[Start of section]

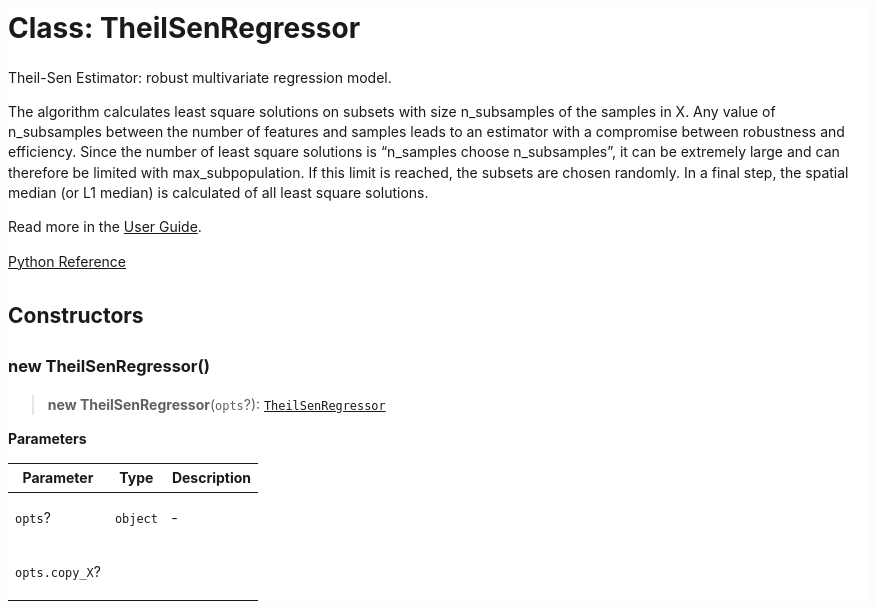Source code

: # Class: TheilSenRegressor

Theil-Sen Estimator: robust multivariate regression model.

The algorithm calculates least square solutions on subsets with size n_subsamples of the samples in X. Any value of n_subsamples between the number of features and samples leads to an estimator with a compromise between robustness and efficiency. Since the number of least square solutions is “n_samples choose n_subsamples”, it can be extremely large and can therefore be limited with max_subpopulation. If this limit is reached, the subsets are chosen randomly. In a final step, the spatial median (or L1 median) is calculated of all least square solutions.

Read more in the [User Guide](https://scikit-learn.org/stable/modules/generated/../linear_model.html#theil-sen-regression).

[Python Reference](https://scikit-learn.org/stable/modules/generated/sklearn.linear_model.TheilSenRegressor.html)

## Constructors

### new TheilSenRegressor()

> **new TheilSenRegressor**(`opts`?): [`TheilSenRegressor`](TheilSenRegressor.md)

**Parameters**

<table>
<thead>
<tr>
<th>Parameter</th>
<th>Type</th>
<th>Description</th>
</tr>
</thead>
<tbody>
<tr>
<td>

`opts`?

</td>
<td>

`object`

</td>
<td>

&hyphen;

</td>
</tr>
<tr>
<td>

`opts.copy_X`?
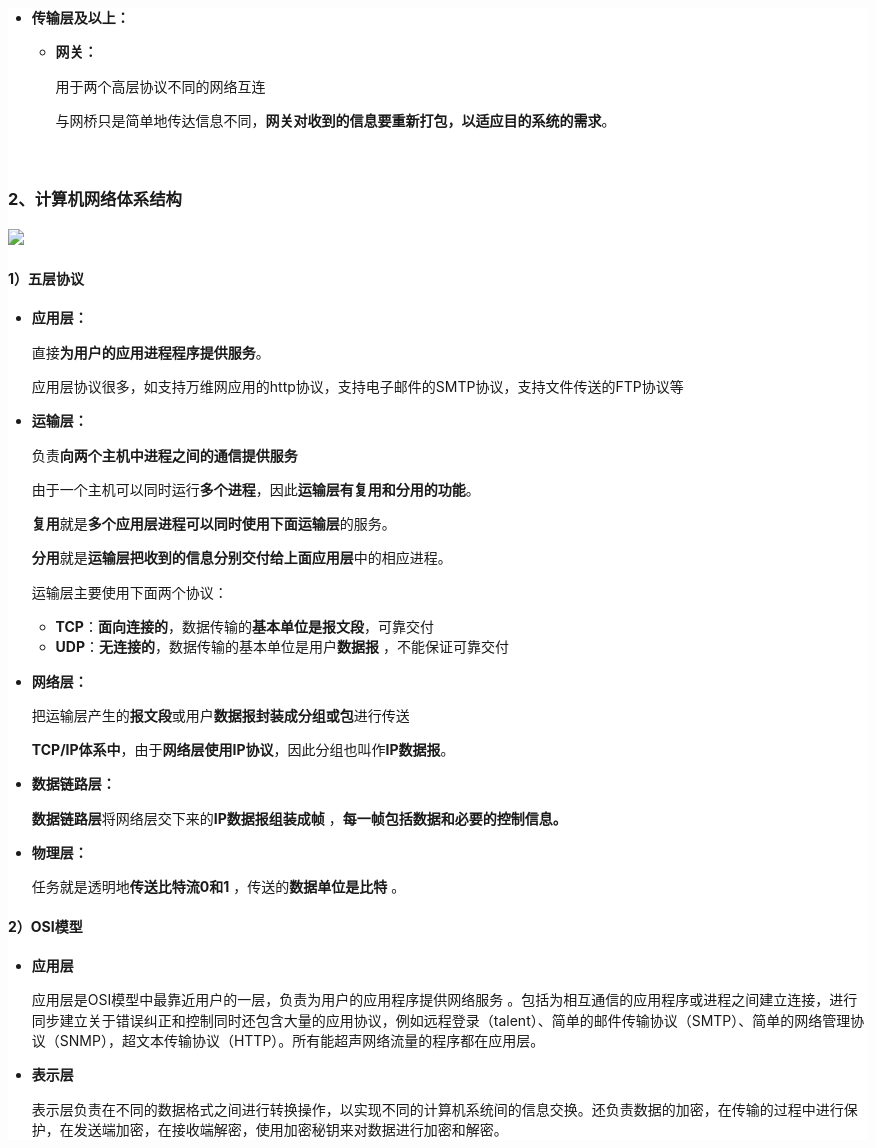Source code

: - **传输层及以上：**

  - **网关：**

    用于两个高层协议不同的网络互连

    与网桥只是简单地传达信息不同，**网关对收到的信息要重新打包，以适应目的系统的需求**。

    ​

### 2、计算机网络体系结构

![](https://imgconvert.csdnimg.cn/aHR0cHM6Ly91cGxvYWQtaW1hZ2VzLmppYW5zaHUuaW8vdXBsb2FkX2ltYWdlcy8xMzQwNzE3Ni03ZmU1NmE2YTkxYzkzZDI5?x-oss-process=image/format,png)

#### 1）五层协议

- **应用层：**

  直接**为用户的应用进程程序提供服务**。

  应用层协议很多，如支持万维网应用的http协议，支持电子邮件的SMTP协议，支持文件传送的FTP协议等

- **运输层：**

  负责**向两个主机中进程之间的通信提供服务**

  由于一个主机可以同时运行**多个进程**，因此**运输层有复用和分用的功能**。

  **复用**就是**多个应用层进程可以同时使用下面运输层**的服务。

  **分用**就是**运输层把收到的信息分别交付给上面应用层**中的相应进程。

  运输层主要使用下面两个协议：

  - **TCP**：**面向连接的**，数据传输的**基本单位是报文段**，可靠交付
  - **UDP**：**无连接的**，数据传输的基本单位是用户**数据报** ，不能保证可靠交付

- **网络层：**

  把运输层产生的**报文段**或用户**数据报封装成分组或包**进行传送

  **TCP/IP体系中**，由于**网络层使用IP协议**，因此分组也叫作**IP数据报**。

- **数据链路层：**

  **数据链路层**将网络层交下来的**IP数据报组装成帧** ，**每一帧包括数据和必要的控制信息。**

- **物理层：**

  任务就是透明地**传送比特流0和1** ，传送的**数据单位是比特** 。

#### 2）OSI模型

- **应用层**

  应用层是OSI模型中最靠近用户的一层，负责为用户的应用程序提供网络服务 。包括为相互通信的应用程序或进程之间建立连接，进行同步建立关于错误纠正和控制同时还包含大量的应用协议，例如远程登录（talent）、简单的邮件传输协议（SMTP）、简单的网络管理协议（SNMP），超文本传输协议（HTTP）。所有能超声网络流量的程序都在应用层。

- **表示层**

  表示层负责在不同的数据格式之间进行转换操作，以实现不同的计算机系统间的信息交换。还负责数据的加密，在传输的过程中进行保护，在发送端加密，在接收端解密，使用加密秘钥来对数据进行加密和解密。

[End of section]

TRY IT =
Where the data includes pictures, leave them out and write out everything else exactly.

RESPONSE TO THE EXERCISE =
Source code

: # Class: TheilSenRegressor

Theil-Sen Estimator: robust multivariate regression model.

The algorithm calculates least square solutions on subsets with size n_subsamples of the samples in X. Any value of n_subsamples between the number of features and samples leads to an estimator with a compromise between robustness and efficiency. Since the number of least square solutions is “n_samples choose n_subsamples”, it can be extremely large and can therefore be limited with max_subpopulation. If this limit is reached, the subsets are chosen randomly. In a final step, the spatial median (or L1 median) is calculated of all least square solutions.

Read more in the [User Guide](https://scikit-learn.org/stable/modules/generated/../linear_model.html#theil-sen-regression).

[Python Reference](https://scikit-learn.org/stable/modules/generated/sklearn.linear_model.TheilSenRegressor.html)

## Constructors

### new TheilSenRegressor()

> **new TheilSenRegressor**(`opts`?): [`TheilSenRegressor`](TheilSenRegressor.md)

**Parameters**

<table>
<thead>
<tr>
<th>Parameter</th>
<th>Type</th>
<th>Description</th>
</tr>
</thead>
<tbody>
<tr>
<td>

`opts`?

</td>
<td>

`object`

</td>
<td>

&hyphen;

</td>
</tr>
<tr>
<td>

`opts.copy_X`?
Source code

: - **传输层及以上：**

  - **网关：**

    用于两个高层协议不同的网络互连

    与网桥只是简单地传达信息不同，**网关对收到的信息要重新打包，以适应目的系统的需求**。

    ​

### 2、计算机网络体系结构

![](https://imgconvert.csdnimg.cn/aHR0cHM6Ly91cGxvYWQtaW1hZ2VzLmppYW5zaHUuaW8vdXBsb2FkX2ltYWdlcy8xMzQwNzE3Ni03ZmU1NmE2YTkxYzkzZDI5?x-oss-process=image/format,png)

#### 1）五层协议

- **应用层：**

  直接**为用户的应用进程程序提供服务**。

  应用层协议很多，如支持万维网应用的http协议，支持电子邮件的SMTP协议，支持文件传送的FTP协议等

- **运输层：**

  负责**向两个主机中进程之间的通信提供服务**

  由于一个主机可以同时运行**多个进程**，因此**运输层有复用和分用的功能**。

  **复用**就是**多个应用层进程可以同时使用下面运输层**的服务。

  **分用**就是**运输层把收到的信息分别交付给上面应用层**中的相应进程。

  运输层主要使用下面两个协议：

  - **TCP**：**面向连接的**，数据传输的**基本单位是报文段**，可靠交付
  - **UDP**：**无连接的**，数据传输的基本单位是用户**数据报** ，不能保证可靠交付

- **网络层：**

  把运输层产生的**报文段**或用户**数据报封装成分组或包**进行传送

  **TCP/IP体系中**，由于**网络层使用IP协议**，因此分组也叫作**IP数据报**。

- **数据链路层：**

  **数据链路层**将网络层交下来的**IP数据报组装成帧** ，**每一帧包括数据和必要的控制信息。**

- **物理层：**

  任务就是透明地**传送比特流0和1** ，传送的**数据单位是比特** 。

#### 2）OSI模型

- **应用层**

  应用层是OSI模型中最靠近用户的一层，负责为用户的应用程序提供网络服务 。包括为相互通信的应用程序或进程之间建立连接，进行同步建立关于错误纠正和控制同时还包含大量的应用协议，例如远程登录（talent）、简单的邮件传输协议（SMTP）、简单的网络管理协议（SNMP），超文本传输协议（HTTP）。所有能超声网络流量的程序都在应用层。

- **表示层**

  表示层负责在不同的数据格式之间进行转换操作，以实现不同的计算机系统间的信息交换。还负责数据的加密，在传输的过程中进行保护，在发送端加密，在接收端解密，使用加密秘钥来对数据进行加密和解密。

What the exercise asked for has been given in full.